The appellant, a Pakistani national, made a claim for recognition as a refugee in New Zealand in March 2017.
The Refugee and Protection Officer (Refugee Officer) handling his claim scheduled an interview with the appellant on 10 May 2017. The appellant became ill the day before the scheduled interview. His lawyer emailed the Refugee Officer advising him that the appellant would not therefore be able to attend the scheduled interview. The Refugee Officer indicated that a medical certificate complying with the requirements set out in the letter scheduling the interview needed to be provided. A medical certificate was provided, but it did not comply with those requirements. However, a copy of the doctor’s medical notes that were sent to the Refugee Officer by the appellant’s lawyer did include much of the required detail.
The Refugee Officer advised the lawyer that he would discuss the matter with his manager, but two days later he issued a decision declining the appellant’s claim for refugee status. In the decision, the Refugee Officer concluded that, as the medical certificate and accompanying documentation did not meet the specified requirements, s 149(4) of the Act applied. Section 149(4) provides that, where a person who is required to attend an interview fails to attend at the appointed time and place, the Refugee Officer may determine the claim without conducting the interview.
The Refugee Officer noted in his decision that, as the appellant had not attended the interview, no findings of credibility or fact could be made.
Thus it could not be determined whether the appellant was a refugee.
But, despite this, he concluded that the appellant was not a refugee and declined the claim for refugee status.
The appellant’s lawyer complained to the Refugee Status Branch of Immigration New Zealand.

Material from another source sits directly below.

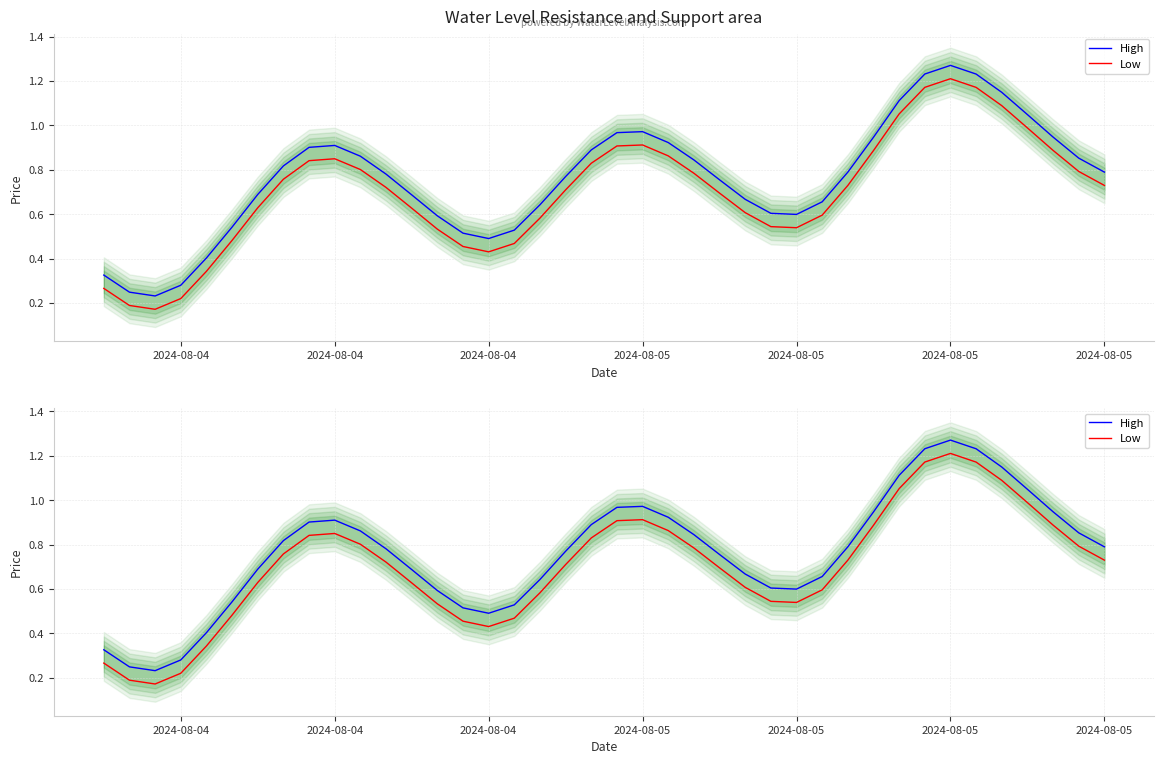

True or false: Low and High intersect in this chart.

False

A manager of the Branch accepted that there were genuine grounds for complaint about the way the appellant had been treated. However, the manager said it was not possible to reopen the appellant’s claim. The appellant was advised to file an appeal to the Tribunal.
The appellant commenced judicial review proceedings in the High Court challenging the decision to reject his claim for refugee status. Mindful of s 249, he also commenced an appeal to the Tribunal. But he wished to pursue the judicial review proceedings immediately, arguing that s 249 did not apply in the circumstances of the case.

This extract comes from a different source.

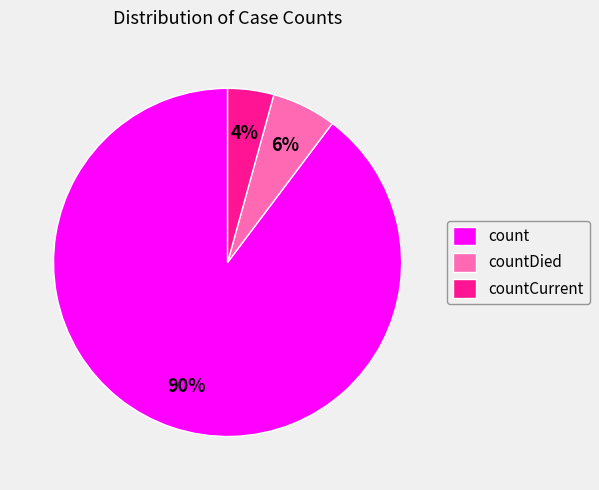

Do countDied and count together represent more than half of the pie?

Yes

The respondent applied to the High Court to dismiss the appellant’s application for judicial review on the basis that the High Court had no jurisdiction to deal with it unless and until the appellant’s appeal to the Tribunal had been dealt with. The High Court accepted the respondent’s position and dismissed the claim, and that decision was upheld by the Court of Appeal.
The Supreme Court has unanimously allowed the appeal and reinstated the appellant’s judicial review proceedings. The case will now return to the High Court for those proceedings to be dealt with on their merits.

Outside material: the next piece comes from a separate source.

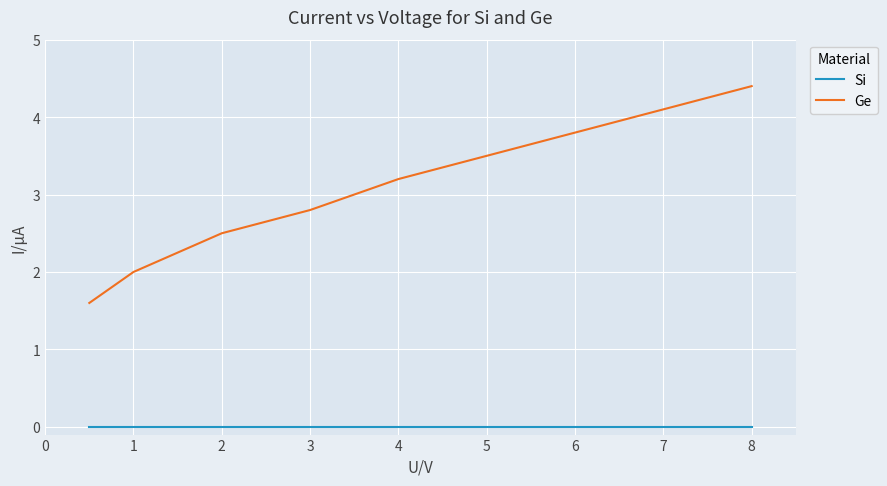

What is the difference between the values at 1 and 3?

0.8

The Court considered that, although s 249 provides that no review proceedings may be brought in respect of a decision unless an appeal is made to the Tribunal and is finally determined, it operates in practice to preclude judicial review of the Refugee Officer’s decision.
The Court observed that there was nothing in the decision of the Refugee Officer that indicated that he had given any consideration to the appellant’s claim to refugee status. Although the decision was, in form, a decision to refuse to recognise the appellant as a refugee, in substance it was a refusal to consider the appellant’s claim because the appellant had failed to attend the scheduled interview.
This meant that the decision was, in substance, a refusal to engage with the intended statutory process for dealing with refugee claims, and this was something that the appeal process could not correct. The Court considered that s 249 did not prevent the Court from exercising its supervisory jurisdiction to ensure that the requirements of the Act are met and that the appellant’s claim is considered lawfully. It concluded that the appellant was not precluded by s 249 from commencing judicial review proceedings and the High Court is not precluded from dealing with those proceedings and granting a remedy if it considers it appropriate to do so. The Court therefore allowed the appeal.